─── MATERIAL FOR THIS EXERCISE

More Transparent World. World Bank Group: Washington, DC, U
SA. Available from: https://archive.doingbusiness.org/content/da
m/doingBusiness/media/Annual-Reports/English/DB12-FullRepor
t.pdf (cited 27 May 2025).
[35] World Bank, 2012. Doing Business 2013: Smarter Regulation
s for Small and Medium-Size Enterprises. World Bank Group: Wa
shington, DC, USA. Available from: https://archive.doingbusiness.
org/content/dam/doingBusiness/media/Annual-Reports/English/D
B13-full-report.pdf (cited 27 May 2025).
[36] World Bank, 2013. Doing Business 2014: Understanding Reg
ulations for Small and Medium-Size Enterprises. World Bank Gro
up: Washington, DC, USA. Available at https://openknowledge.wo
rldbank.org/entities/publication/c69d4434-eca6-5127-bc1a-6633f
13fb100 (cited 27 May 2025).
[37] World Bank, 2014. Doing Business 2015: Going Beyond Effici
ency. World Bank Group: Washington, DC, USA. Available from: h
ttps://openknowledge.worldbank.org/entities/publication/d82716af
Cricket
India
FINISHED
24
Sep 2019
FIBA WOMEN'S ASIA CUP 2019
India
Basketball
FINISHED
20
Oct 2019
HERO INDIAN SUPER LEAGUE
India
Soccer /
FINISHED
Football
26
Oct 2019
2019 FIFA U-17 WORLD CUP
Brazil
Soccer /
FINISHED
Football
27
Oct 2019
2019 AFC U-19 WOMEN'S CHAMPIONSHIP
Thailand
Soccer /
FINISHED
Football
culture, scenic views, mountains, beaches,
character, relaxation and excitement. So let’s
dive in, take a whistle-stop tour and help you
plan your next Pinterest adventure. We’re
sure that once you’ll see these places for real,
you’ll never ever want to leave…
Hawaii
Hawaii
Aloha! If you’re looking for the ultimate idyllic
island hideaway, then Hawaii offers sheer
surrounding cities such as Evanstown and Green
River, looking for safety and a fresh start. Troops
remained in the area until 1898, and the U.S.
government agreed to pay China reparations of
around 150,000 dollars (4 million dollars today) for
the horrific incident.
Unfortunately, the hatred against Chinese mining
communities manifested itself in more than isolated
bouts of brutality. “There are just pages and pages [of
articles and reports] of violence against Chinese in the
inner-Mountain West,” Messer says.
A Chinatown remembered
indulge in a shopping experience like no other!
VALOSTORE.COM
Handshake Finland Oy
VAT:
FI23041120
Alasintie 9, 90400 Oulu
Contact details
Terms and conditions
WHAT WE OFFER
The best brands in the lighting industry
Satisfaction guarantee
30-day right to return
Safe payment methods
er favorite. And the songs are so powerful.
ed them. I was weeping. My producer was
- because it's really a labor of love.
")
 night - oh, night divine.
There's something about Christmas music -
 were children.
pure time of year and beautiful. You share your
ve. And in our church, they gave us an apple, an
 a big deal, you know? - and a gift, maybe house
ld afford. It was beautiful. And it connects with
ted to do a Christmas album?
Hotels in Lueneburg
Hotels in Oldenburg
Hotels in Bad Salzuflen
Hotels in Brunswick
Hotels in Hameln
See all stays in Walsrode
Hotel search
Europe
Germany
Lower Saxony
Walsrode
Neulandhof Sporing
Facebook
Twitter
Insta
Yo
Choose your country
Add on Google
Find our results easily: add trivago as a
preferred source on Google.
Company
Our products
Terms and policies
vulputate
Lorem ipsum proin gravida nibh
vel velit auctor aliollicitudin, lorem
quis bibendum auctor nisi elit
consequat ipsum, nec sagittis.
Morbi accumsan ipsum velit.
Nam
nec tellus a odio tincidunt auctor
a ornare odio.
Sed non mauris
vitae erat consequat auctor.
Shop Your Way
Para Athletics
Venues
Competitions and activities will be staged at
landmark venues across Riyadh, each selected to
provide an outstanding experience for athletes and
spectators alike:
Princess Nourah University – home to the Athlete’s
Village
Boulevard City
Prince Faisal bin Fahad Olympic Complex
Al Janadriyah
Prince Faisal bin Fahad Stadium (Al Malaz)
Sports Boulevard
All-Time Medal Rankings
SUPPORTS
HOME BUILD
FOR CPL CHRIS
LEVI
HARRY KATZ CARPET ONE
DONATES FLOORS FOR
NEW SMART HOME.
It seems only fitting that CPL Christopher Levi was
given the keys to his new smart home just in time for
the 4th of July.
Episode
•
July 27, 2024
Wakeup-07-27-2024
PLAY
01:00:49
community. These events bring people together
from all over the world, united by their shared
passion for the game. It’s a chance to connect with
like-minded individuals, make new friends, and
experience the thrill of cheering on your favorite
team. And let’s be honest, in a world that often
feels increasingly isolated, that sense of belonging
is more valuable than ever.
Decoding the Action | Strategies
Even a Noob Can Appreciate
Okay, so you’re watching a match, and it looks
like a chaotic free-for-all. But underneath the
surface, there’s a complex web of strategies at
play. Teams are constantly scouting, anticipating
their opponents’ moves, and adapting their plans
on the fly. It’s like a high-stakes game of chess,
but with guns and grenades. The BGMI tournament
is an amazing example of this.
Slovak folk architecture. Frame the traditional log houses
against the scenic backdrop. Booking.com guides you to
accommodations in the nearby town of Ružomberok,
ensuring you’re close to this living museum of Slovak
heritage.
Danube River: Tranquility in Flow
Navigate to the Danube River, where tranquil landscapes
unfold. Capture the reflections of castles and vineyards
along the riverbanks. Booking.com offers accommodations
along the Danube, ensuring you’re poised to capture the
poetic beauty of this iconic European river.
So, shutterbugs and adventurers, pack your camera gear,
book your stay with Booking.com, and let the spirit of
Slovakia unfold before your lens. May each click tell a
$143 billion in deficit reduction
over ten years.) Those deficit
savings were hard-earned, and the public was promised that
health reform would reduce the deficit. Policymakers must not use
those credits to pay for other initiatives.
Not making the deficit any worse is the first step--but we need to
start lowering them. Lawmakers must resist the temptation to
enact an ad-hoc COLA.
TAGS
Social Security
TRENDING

──────

= EXERCISE OBJECTIVE =
Can you reproduce every line of the records above without changing a single character?

= EXPECTED OUTPUT =
More Transparent World. World Bank Group: Washington, DC, U
SA. Available from: https://archive.doingbusiness.org/content/da
m/doingBusiness/media/Annual-Reports/English/DB12-FullRepor
t.pdf (cited 27 May 2025).
[35] World Bank, 2012. Doing Business 2013: Smarter Regulation
s for Small and Medium-Size Enterprises. World Bank Group: Wa
shington, DC, USA. Available from: https://archive.doingbusiness.
org/content/dam/doingBusiness/media/Annual-Reports/English/D
B13-full-report.pdf (cited 27 May 2025).
[36] World Bank, 2013. Doing Business 2014: Understanding Reg
ulations for Small and Medium-Size Enterprises. World Bank Gro
up: Washington, DC, USA. Available at https://openknowledge.wo
rldbank.org/entities/publication/c69d4434-eca6-5127-bc1a-6633f
13fb100 (cited 27 May 2025).
[37] World Bank, 2014. Doing Business 2015: Going Beyond Effici
ency. World Bank Group: Washington, DC, USA. Available from: h
ttps://openknowledge.worldbank.org/entities/publication/d82716af
Cricket
India
FINISHED
24
Sep 2019
FIBA WOMEN'S ASIA CUP 2019
India
Basketball
FINISHED
20
Oct 2019
HERO INDIAN SUPER LEAGUE
India
Soccer /
FINISHED
Football
26
Oct 2019
2019 FIFA U-17 WORLD CUP
Brazil
Soccer /
FINISHED
Football
27
Oct 2019
2019 AFC U-19 WOMEN'S CHAMPIONSHIP
Thailand
Soccer /
FINISHED
Football
culture, scenic views, mountains, beaches,
character, relaxation and excitement. So let’s
dive in, take a whistle-stop tour and help you
plan your next Pinterest adventure. We’re
sure that once you’ll see these places for real,
you’ll never ever want to leave…
Hawaii
Hawaii
Aloha! If you’re looking for the ultimate idyllic
island hideaway, then Hawaii offers sheer
surrounding cities such as Evanstown and Green
River, looking for safety and a fresh start. Troops
remained in the area until 1898, and the U.S.
government agreed to pay China reparations of
around 150,000 dollars (4 million dollars today) for
the horrific incident.
Unfortunately, the hatred against Chinese mining
communities manifested itself in more than isolated
bouts of brutality. “There are just pages and pages [of
articles and reports] of violence against Chinese in the
inner-Mountain West,” Messer says.
A Chinatown remembered
indulge in a shopping experience like no other!
VALOSTORE.COM
Handshake Finland Oy
VAT:
FI23041120
Alasintie 9, 90400 Oulu
Contact details
Terms and conditions
WHAT WE OFFER
The best brands in the lighting industry
Satisfaction guarantee
30-day right to return
Safe payment methods
er favorite. And the songs are so powerful.
ed them. I was weeping. My producer was
- because it's really a labor of love.
")
 night - oh, night divine.
There's something about Christmas music -
 were children.
pure time of year and beautiful. You share your
ve. And in our church, they gave us an apple, an
 a big deal, you know? - and a gift, maybe house
ld afford. It was beautiful. And it connects with
ted to do a Christmas album?
Hotels in Lueneburg
Hotels in Oldenburg
Hotels in Bad Salzuflen
Hotels in Brunswick
Hotels in Hameln
See all stays in Walsrode
Hotel search
Europe
Germany
Lower Saxony
Walsrode
Neulandhof Sporing
Facebook
Twitter
Insta
Yo
Choose your country
Add on Google
Find our results easily: add trivago as a
preferred source on Google.
Company
Our products
Terms and policies
vulputate
Lorem ipsum proin gravida nibh
vel velit auctor aliollicitudin, lorem
quis bibendum auctor nisi elit
consequat ipsum, nec sagittis.
Morbi accumsan ipsum velit.
Nam
nec tellus a odio tincidunt auctor
a ornare odio.
Sed non mauris
vitae erat consequat auctor.
Shop Your Way
Para Athletics
Venues
Competitions and activities will be staged at
landmark venues across Riyadh, each selected to
provide an outstanding experience for athletes and
spectators alike:
Princess Nourah University – home to the Athlete’s
Village
Boulevard City
Prince Faisal bin Fahad Olympic Complex
Al Janadriyah
Prince Faisal bin Fahad Stadium (Al Malaz)
Sports Boulevard
All-Time Medal Rankings
SUPPORTS
HOME BUILD
FOR CPL CHRIS
LEVI
HARRY KATZ CARPET ONE
DONATES FLOORS FOR
NEW SMART HOME.
It seems only fitting that CPL Christopher Levi was
given the keys to his new smart home just in time for
the 4th of July.
Episode
•
July 27, 2024
Wakeup-07-27-2024
PLAY
01:00:49
community. These events bring people together
from all over the world, united by their shared
passion for the game. It’s a chance to connect with
like-minded individuals, make new friends, and
experience the thrill of cheering on your favorite
team. And let’s be honest, in a world that often
feels increasingly isolated, that sense of belonging
is more valuable than ever.
Decoding the Action | Strategies
Even a Noob Can Appreciate
Okay, so you’re watching a match, and it looks
like a chaotic free-for-all. But underneath the
surface, there’s a complex web of strategies at
play. Teams are constantly scouting, anticipating
their opponents’ moves, and adapting their plans
on the fly. It’s like a high-stakes game of chess,
but with guns and grenades. The BGMI tournament
is an amazing example of this.
Slovak folk architecture. Frame the traditional log houses
against the scenic backdrop. Booking.com guides you to
accommodations in the nearby town of Ružomberok,
ensuring you’re close to this living museum of Slovak
heritage.
Danube River: Tranquility in Flow
Navigate to the Danube River, where tranquil landscapes
unfold. Capture the reflections of castles and vineyards
along the riverbanks. Booking.com offers accommodations
along the Danube, ensuring you’re poised to capture the
poetic beauty of this iconic European river.
So, shutterbugs and adventurers, pack your camera gear,
book your stay with Booking.com, and let the spirit of
Slovakia unfold before your lens. May each click tell a
$143 billion in deficit reduction
over ten years.) Those deficit
savings were hard-earned, and the public was promised that
health reform would reduce the deficit. Policymakers must not use
those credits to pay for other initiatives.
Not making the deficit any worse is the first step--but we need to
start lowering them. Lawmakers must resist the temptation to
enact an ad-hoc COLA.
TAGS
Social Security
TRENDING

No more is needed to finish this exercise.